■ EXTRACTED DATA ■
★ ★ ★

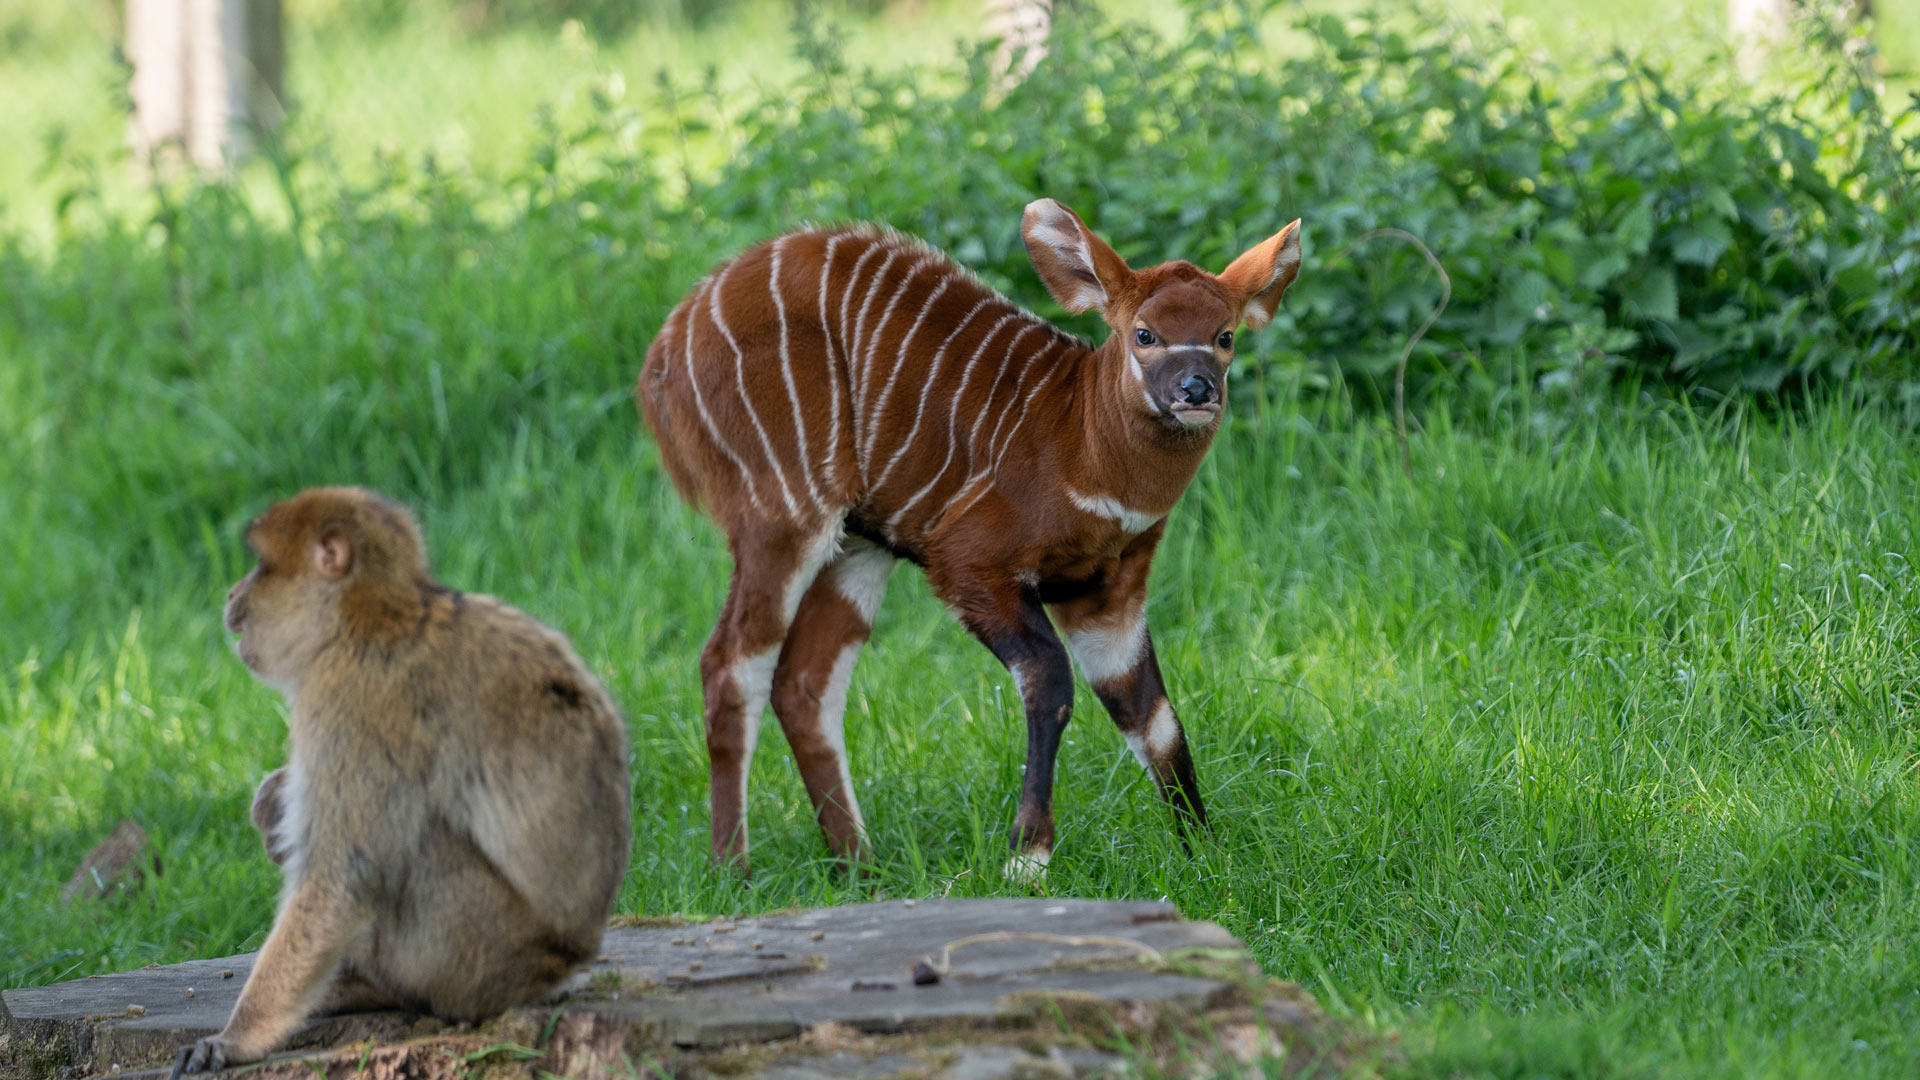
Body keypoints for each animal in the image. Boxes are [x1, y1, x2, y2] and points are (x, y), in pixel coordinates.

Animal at [171, 486, 632, 1078]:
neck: (373, 618)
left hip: (482, 952)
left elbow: (342, 877)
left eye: (261, 566)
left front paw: (237, 1039)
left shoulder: (349, 698)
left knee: (412, 845)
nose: (234, 592)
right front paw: (271, 797)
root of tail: (570, 958)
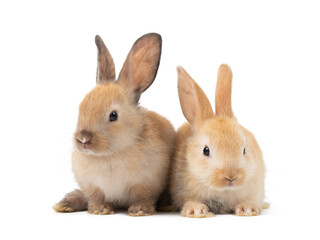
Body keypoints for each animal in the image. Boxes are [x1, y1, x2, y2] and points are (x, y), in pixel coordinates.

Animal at [53, 33, 176, 216]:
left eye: (113, 115)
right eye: (81, 108)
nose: (83, 139)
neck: (109, 155)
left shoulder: (147, 184)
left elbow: (143, 197)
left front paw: (139, 210)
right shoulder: (92, 187)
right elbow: (96, 198)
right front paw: (98, 210)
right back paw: (65, 204)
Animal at [170, 63, 268, 218]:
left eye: (244, 150)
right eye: (206, 150)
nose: (231, 176)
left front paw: (248, 209)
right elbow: (191, 201)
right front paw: (196, 211)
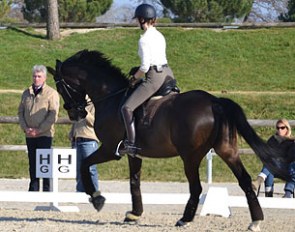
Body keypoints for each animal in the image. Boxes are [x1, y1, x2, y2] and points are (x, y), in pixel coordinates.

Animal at [48, 49, 290, 230]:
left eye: (60, 86)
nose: (75, 114)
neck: (111, 97)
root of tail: (214, 102)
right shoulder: (133, 152)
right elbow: (134, 181)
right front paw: (134, 214)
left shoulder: (109, 149)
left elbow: (84, 165)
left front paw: (97, 199)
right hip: (226, 150)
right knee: (244, 180)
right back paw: (256, 220)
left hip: (190, 156)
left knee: (196, 187)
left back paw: (185, 219)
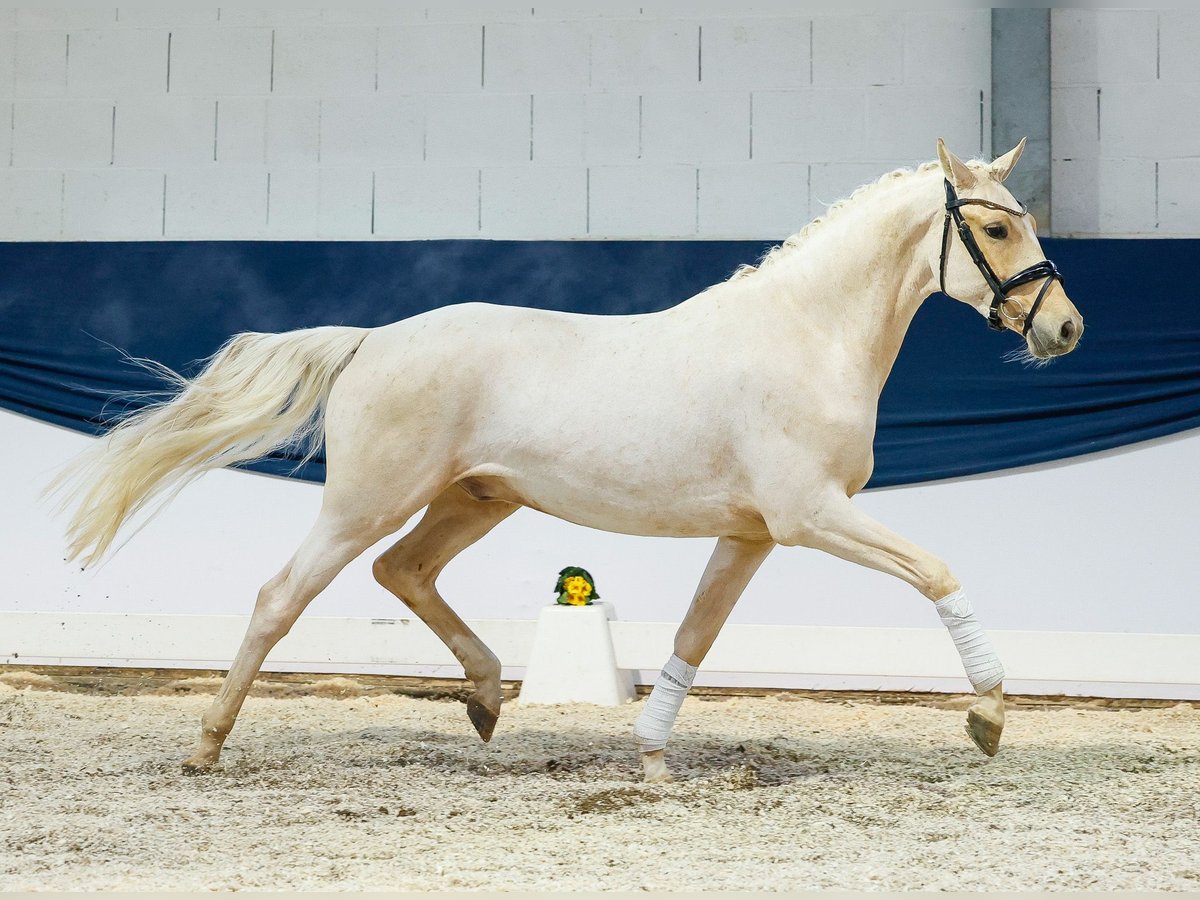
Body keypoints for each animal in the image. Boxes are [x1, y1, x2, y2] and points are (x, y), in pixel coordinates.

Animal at [54, 139, 1089, 782]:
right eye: (998, 228)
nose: (1067, 330)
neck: (805, 338)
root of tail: (372, 341)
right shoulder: (811, 516)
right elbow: (938, 573)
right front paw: (988, 717)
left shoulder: (754, 534)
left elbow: (694, 637)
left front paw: (652, 758)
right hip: (367, 502)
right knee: (283, 596)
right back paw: (205, 748)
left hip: (476, 500)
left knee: (404, 572)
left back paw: (483, 699)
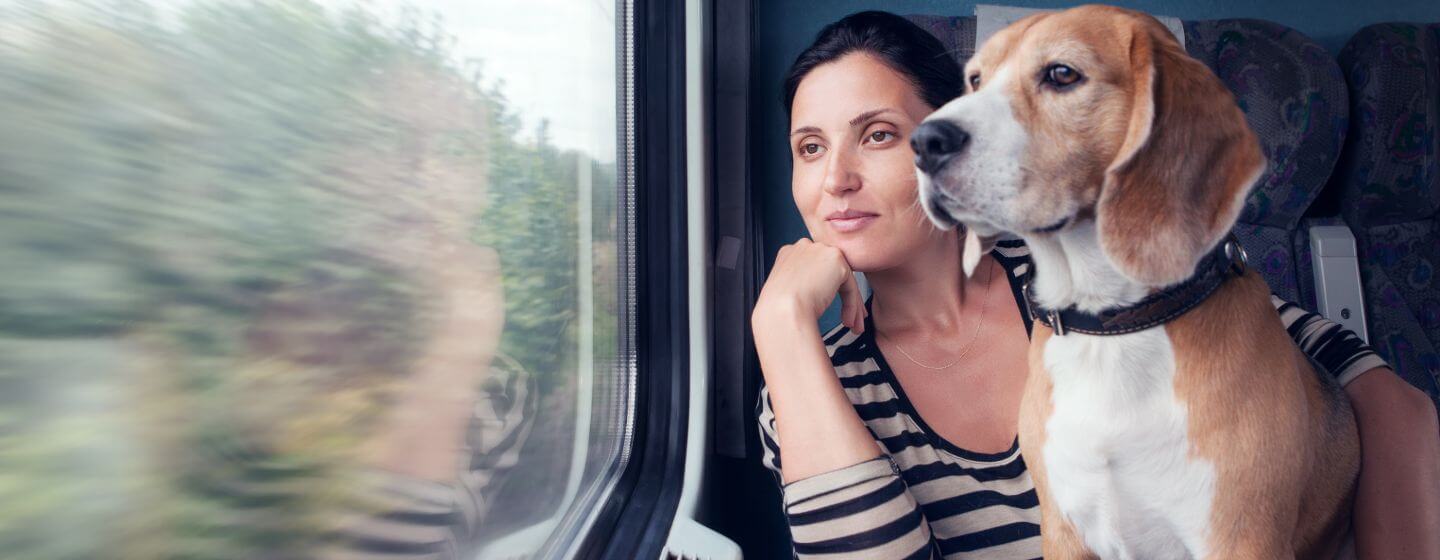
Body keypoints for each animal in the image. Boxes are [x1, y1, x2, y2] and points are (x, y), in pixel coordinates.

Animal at [915, 5, 1353, 558]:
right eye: (974, 79)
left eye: (1062, 74)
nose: (923, 142)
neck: (1111, 324)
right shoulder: (1064, 531)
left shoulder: (1241, 537)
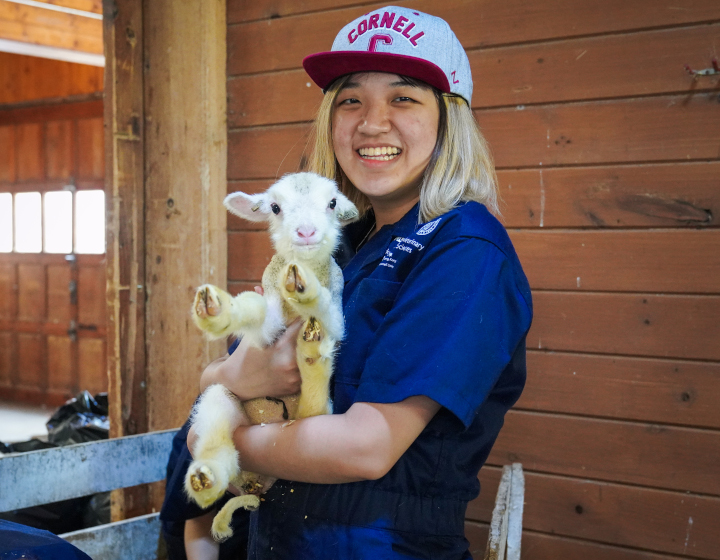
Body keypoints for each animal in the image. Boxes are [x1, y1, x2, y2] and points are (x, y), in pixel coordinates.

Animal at [183, 173, 358, 540]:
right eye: (275, 207)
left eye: (332, 203)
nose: (305, 232)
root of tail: (257, 482)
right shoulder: (269, 324)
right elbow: (256, 307)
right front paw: (221, 310)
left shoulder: (337, 318)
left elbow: (325, 310)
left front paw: (307, 288)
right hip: (222, 401)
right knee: (220, 446)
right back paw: (207, 478)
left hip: (320, 416)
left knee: (314, 404)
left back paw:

★ ★ ★

From the first line to the last, copy the listing above exactly and leave out the images.

Body keypoints for each animal in the image. Boxes are [x1, y1, x2, y2] and points are (x, y), in pixel coordinates.

Animal at [171, 486, 632, 1078]:
neck: (373, 618)
left hip: (482, 952)
left elbow: (342, 877)
left eye: (261, 566)
left front paw: (237, 1039)
left shoulder: (349, 698)
left knee: (412, 845)
nose: (234, 592)
right front paw: (271, 797)
root of tail: (570, 958)
Body keypoints for each animal in the image. Boxes are [x1, y1, x2, y2] and points are (x, y), in pixel coordinates.

Animal at [53, 33, 176, 216]:
left eye: (113, 115)
right eye: (81, 108)
nose: (83, 139)
neck: (109, 155)
left shoulder: (147, 184)
left elbow: (143, 197)
left front paw: (139, 210)
right shoulder: (92, 187)
right elbow: (96, 198)
right front paw: (98, 210)
right back paw: (65, 204)
Animal at [170, 63, 268, 218]:
left eye: (244, 150)
right eye: (206, 150)
nose: (231, 176)
left front paw: (248, 209)
right elbow: (191, 201)
right front paw: (196, 211)
Body keypoints for each animal in the image. Boxes are [x1, y1, x2, y2] and points are (x, y), in pixel coordinates.

Animal at [48, 49, 290, 230]:
left eye: (60, 86)
nose: (75, 114)
neck: (111, 97)
root of tail: (214, 102)
right shoulder: (133, 152)
right elbow: (134, 181)
right front paw: (134, 214)
left shoulder: (109, 149)
left elbow: (84, 165)
left front paw: (97, 199)
right hip: (226, 150)
right knee: (244, 180)
right back paw: (256, 220)
left hip: (190, 156)
left knee: (196, 187)
left back paw: (185, 219)
Body keypoints for each animal in the image. Boxes are [x1, y1, x2, y2] and points are (x, y), in pixel coordinates.

Animal at [54, 139, 1089, 782]:
right eye: (998, 228)
nose: (1067, 330)
neck: (805, 338)
root of tail: (372, 341)
right shoulder: (811, 516)
right elbow: (938, 573)
right front paw: (988, 717)
left shoulder: (754, 534)
left elbow: (694, 637)
left front paw: (652, 758)
right hip: (367, 502)
right knee: (283, 596)
right back paw: (205, 748)
left hip: (476, 500)
left knee: (404, 572)
left back paw: (483, 699)
Body keypoints for each animal in the image. Boxes are [x1, y1, x2, y2] and points are (x, y), in pixel coordinates.

Animal at [915, 5, 1353, 558]:
right eye: (974, 79)
left eye: (1062, 74)
nose: (923, 142)
neck: (1111, 324)
right shoulder: (1064, 531)
left shoulder: (1241, 537)
Body keypoints for each animal in the image. Boxes are [x1, y1, x2, y2] and points are (x, y), in pixel coordinates.

Animal at [183, 173, 358, 540]:
right eye: (275, 207)
left eye: (332, 203)
nose: (305, 232)
root of tail: (257, 482)
right shoulder: (269, 324)
right elbow: (256, 307)
right front paw: (221, 310)
left shoulder: (337, 318)
left elbow: (325, 310)
left front paw: (307, 288)
right hip: (222, 401)
right knee: (220, 446)
right back paw: (207, 478)
left hip: (320, 416)
left knee: (314, 404)
left back paw:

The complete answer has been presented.